Wenn man bestimmte aktuelle Regeln beachtet, dann kann man auch heute noch in der Türkei als Satiriker arbeiten, bestätigt auch der Zeichner Tan Cemal Genç. Ein mulmiges Gefühl habe er gestern auf dem Weg zum Istanbuler Flughafen aber schon gehabt, gibt Tan Cemal Genç zu. Er habe sich Gedanken darüber gemacht habe, ob man ihn wirklich nach Deutschland reisen lassen würde. Doch dann sei nichts passiert, so Genç. Möglicherweise, weil er aktuell viel im Internet arbeite und nicht allzu sehr im Mittelpunkt stehe.

Zeitschriften verstecken Kritisches im Heft

Tan Cemal Genç ist einer von fünf türkischen Cartoonisten, die von der "Caricatura - Galerie für Komische Kunst" zur Ausstellungseröffnung nach Kassel eingeladen wurden. Caricatura-Leiter Martin Sonntag zum Risiko für die Künstler, zu einem Zeitpunkt in Deutschland auszustellen, an dem Erdogan auch vor deutschen Journalisten und Menschenrechtsaktivisten längst nicht mehr halt macht:

"Was uns wichtig war - auch in Absprache mit dem Auswärtigen Amt, das die Ausstellung unterstützt, ist: Wir können keine Situation gebrauchen, wo man hier in Deutschland sitzt und entspannt über Meinungsfreiheit redet, und die Zeichner für das, was hier in Deutschland passiert, unten Probleme kriegen."
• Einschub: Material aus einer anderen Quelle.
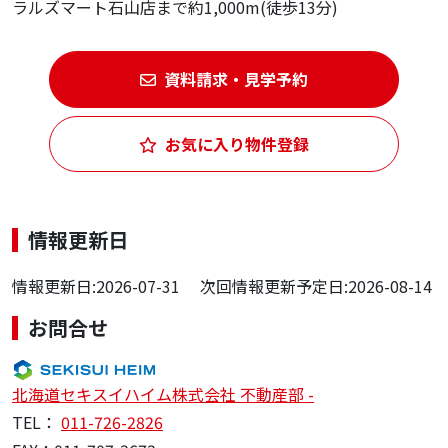
ラルズマート石山店まで約1,000m(徒歩13分)
資料請求・見学予約
お気に入り物件登録
情報更新日
情報更新日:2026-07-31 次回情報更新予定日:2026-08-14
お問合せ
北海道セキスイハイム株式会社 不動産部 -
TEL：
011-726-2826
"Wir zeichnen weiter" - heißt es auf dem Cover des Ausstellungskatalogs "Schluss mit lustig". (Avant Verlag)"Wir zeichnen weiter" - heißt es auf dem Cover des Ausstellungskatalogs "Schluss mit lustig". (Avant Verlag)

Sabine Küper-Büsch kennt viele türkische Cartoonisten persönlich gut. Auch sie sieht keine politische Gefahr für diejenigen, die nun in der Kasseler Ausstellung präsent sind:

"Ich muss aber auch sagen, es gibt momentan auch nicht so viele Zeichnungen, die man in Ausstellungen nicht zeigen könnte, weil eben doch eine starke Selbstzensur existiert. Das sagen die Chefs der Zeitschriften aber auch ganz offen. Dinge, die sie vorher vorne auf dem Cover gebracht hätten, verstecken sie jetzt im Heft."
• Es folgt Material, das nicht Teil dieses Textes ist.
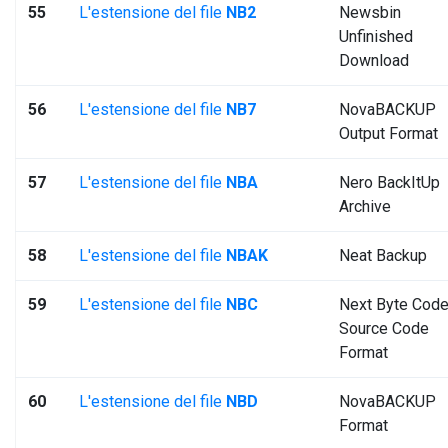
55
L'estensione del file
NB2
Newsbin
Unfinished
Download
56
L'estensione del file
NB7
NovaBACKUP
Output Format
57
L'estensione del file
NBA
Nero BackItUp
Archive
58
L'estensione del file
NBAK
Neat Backup
59
L'estensione del file
NBC
Next Byte Cod
Source Code
Format
60
L'estensione del file
NBD
NovaBACKUP
Format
Ältere Zeichner kennen politischen Druck aus den 1980ern

Kritik an der türkischen Justiz übt der Karikaturist Yigit Özgür. (Avant Verlag)Kritik an der türkischen Justiz übt der Karikaturist Yigit Özgür. (Avant Verlag)
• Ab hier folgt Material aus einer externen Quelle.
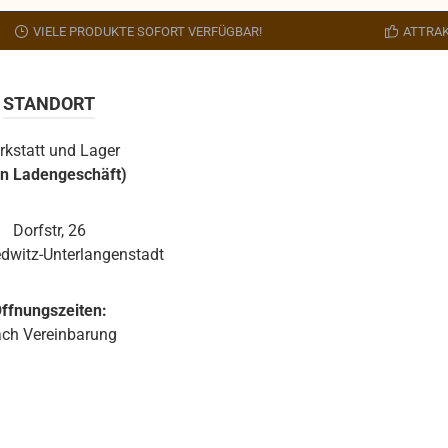
ausgeschlossen.
VIELE PRODUKTE SOFORT VERFÜGBAR!
ATTRAK
STANDORT
rkstatt und Lager
in Ladengeschäft)
Dorfstr, 26
dwitz-Unterlangenstadt
ffnungszeiten:
ch Vereinbarung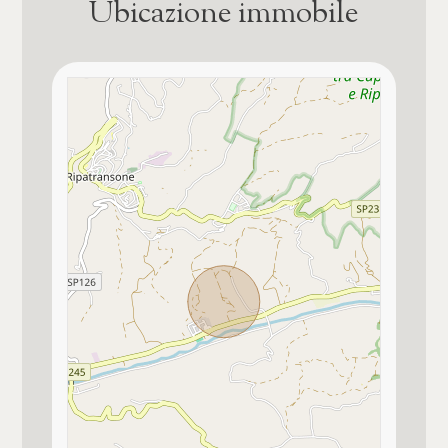
Ubicazione immobile
3
Posizione
4
Zona agricola
5
Tipo ristrutturazione
Mai ristrutturato
5+
Camino o canna fumaria
Camere
Ingresso autonomo
Vista panoramica
Qualsiasi
Immobile idoneo per più nuclei familiari
1
per 2 famiglie
2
Gerade für die älteren politischen Zeichnerinnen und Zeichner ist aber die jetzige Repressionsphase gegenüber der Presse auch nicht ganz neu. Sie kennen den politischen Druck schon aus den 1980er Jahren, als in der Türkei eine Militärdiktatur herrschte. Ein bisschen sei die Lage der türkischen Öffentlichkeit heute mit dieser Zeit vergleichbar. Das betont in Kassel auch die feministische Zeichnerin Ramize Erer.

Feministische Themen etwa, auch der Sexismus in der Satiriker-Szene selbst, waren bereits vor Erdogan auf der Tagesordnung. Sie bleiben es, so Ramize Erer, auch wenn sich heute in der Türkei niemand dafür zu interessieren scheine. Sie persönlich etwa kämpfe mit ihren Zeichnungen weiterhin für eine freie Sexualität von Frauen in der Türkei.

Aber: Alle türkischen Cartoonisten sind zurzeit vorsichtiger als noch vor einigen Jahren. Doch gute Polit-Satire gibt es weiterhin. Vielleicht etwas sublimer, indirekter. Aber doch deutlich genug. Das dokumentiert die kleine, aber überzeugende Kasseler Ausstellung.